Once it officially make to the blockchain after the consensus is reached, the receiver can then repeat the process and send the coin that they just received elsewhere. The final piece of the blockchain data processing puzzle is the notion of blocks. As we saw a couple of minutes ago, blocks are there simply to serve as a “batch processing” mechanism to enhance the efficiency and enforce a time cut-off for data to be broadcast across the network. In this feature, the blockchain network is similar to the ACH network that we talked before instead of the credit card network. Sure, you can use each transaction as a block and process them in real time just like a credit card transaction.

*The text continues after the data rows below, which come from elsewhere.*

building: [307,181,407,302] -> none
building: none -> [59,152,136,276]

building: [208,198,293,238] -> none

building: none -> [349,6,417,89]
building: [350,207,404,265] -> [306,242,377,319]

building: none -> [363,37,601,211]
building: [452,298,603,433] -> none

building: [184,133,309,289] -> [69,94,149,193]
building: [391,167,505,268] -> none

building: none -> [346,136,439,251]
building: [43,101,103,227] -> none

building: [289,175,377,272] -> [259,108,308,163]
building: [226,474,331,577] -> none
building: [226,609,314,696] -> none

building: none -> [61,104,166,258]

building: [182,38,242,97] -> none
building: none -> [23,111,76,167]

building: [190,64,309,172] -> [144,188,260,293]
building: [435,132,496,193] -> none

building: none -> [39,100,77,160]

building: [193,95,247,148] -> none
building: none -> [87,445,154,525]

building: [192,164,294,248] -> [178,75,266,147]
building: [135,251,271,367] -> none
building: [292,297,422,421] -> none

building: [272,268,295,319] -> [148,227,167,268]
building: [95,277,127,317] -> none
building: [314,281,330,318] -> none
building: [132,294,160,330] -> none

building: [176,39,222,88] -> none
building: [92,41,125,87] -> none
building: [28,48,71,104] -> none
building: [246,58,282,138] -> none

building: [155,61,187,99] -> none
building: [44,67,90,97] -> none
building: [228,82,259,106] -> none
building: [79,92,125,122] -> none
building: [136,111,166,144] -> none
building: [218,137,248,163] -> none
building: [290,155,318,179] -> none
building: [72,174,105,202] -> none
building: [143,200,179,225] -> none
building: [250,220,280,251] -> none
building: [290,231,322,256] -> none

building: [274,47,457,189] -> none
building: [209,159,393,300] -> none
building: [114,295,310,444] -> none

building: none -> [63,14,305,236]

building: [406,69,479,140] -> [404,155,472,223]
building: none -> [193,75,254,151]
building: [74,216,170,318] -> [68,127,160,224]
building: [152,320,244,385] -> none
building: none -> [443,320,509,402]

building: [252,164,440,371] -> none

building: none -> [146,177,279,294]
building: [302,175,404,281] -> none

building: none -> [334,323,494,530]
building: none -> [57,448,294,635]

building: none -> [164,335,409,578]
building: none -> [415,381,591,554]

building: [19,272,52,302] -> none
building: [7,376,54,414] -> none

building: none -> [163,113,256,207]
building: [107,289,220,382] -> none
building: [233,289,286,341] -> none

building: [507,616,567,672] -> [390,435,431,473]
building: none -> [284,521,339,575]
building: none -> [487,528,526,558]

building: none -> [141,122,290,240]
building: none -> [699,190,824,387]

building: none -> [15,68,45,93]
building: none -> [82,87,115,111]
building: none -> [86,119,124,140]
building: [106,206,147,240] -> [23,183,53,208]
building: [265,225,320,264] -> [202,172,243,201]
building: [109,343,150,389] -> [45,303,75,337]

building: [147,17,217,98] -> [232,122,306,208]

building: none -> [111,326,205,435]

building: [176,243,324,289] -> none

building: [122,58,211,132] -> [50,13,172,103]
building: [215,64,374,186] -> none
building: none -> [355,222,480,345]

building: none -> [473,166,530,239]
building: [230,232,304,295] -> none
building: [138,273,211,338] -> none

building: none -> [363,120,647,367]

But usually it’s more efficient to do at least some batch processing like an ACH transaction. Different blockchains use different parameters on a block size and time intervals and there’s a lot of flexibility there. From around 10 minutes in Bitcoin to between 10 and 20 seconds for Ethereum. During this interval, the nodes receive the data as usual. Instead of sending each one through in real time, they’re going to group them into a pending block. Again, because of network latency or even attack attempts, this pending block could be different for each node, as each pending blog will contain a different set of transactions that the nodes have received so far.
At the end of each interval, the nodes are going to reconcile their pending blocks using some consensus algorithm. So at the end, only one block makes it to the chain and is downloaded by all the nodes. This process would repeat. Within each block, the data is usually organized by the nodes themselves using, for instance, Merkle trees. Here, the important part is because of the decentralized nature of the network, there’s no hard and fast rule that requires the nodes to organize the data strictly in a first-come-first-served basis. In fact, the nodes have complete discretion on whether to receive the data and how to organize it within the block.
In many cases, you might have to pay to get your data received and broadcasts. As we’ll see in the module on cryptocurrencies, this could serve as an important incentive for the nodes to participate in the network.